In the case of Xbox yes, they hide their numbers because compared to Sony and Nintendo the amount of games and consoles they sell are crap. This is the reason of why are they leaving Xbox and moving to other platfroms, specially PC, and also leaving game sales to replace them with a subscription. To see if at least they can shine there.
In the case of Sony they only share sales numbers of a few games from time to time, and they don't need to be the most successful ones. As an example, in their latest PR they included a game from last year: Miles Morales. But they didn't include 2 other games they also released in H2 2020 that are way more successful: TLOU2 and GoT.
Does it mean TLOU2 and GoT tanked? Not at all. It just means that Sony only includes a handful games in the press releases, those that in that moment make sense in PR terms. This time they decided to share sales of the PS5 1st party games, and Demon's Souls isn't one of them.
Pretty likely somewhere soon they will announce the acquisition of Bluepoint, and they mention Demon's Souls sales in that press release. Or maybe they will wait until the game reaches certain milestone, like 3 or 5 million units sold.
The press release included the sales of their 1st party games, not sales of 2nd party or 3rd party ones. Demon's Souls not being there doesn't mean it had bad sales.
To guess they were around 10M was easy, and they have been wrong constantly always. Obviusly from time to time after making a gazillion guesses eventually some of them may end being accurate.
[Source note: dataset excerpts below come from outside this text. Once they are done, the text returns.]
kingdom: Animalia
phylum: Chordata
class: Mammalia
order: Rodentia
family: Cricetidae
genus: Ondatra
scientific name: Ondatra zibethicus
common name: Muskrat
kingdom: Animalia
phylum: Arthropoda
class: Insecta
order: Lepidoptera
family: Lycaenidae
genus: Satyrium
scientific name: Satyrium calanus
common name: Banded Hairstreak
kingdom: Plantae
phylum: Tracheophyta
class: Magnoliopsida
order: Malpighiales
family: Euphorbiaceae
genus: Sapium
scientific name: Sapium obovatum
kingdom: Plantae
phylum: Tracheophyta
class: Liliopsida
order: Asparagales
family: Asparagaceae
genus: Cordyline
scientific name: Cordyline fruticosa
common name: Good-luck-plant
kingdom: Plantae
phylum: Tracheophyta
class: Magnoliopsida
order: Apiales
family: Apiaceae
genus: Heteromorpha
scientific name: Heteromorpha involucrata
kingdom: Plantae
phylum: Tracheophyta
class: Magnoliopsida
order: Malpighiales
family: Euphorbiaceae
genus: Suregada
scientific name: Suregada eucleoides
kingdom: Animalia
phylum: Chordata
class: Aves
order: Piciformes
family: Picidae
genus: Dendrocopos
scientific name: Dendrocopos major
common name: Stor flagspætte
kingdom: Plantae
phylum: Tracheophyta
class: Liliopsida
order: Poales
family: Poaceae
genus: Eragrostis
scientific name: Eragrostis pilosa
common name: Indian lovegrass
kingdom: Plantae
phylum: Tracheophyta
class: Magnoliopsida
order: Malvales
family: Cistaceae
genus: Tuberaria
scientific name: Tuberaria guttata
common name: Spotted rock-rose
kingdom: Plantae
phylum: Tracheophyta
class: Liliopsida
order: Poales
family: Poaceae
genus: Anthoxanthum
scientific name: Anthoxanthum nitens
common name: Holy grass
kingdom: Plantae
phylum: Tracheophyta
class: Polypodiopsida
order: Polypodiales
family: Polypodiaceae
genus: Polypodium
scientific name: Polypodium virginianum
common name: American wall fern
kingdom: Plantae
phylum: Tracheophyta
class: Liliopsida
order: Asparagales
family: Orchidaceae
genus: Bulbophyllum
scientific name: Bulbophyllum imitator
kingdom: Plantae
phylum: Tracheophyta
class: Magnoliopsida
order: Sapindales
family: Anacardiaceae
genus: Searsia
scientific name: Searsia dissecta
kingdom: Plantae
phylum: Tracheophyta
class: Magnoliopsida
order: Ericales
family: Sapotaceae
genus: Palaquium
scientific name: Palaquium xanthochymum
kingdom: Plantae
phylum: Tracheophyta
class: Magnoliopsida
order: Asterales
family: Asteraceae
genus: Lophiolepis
They were niche when the original Demont's Soul was released. But Bloodborne, the Dark Souls games and Sekiro had very good sales and Elder Ring has been the most hyped game of E3. Soulsborne aren't Fortnite, but they have a great sales potential. Bloodborne 2 or their next IP could easily achieve over 5M copies, and maybe even may end reaching 10M, something only a few Sony games achieved.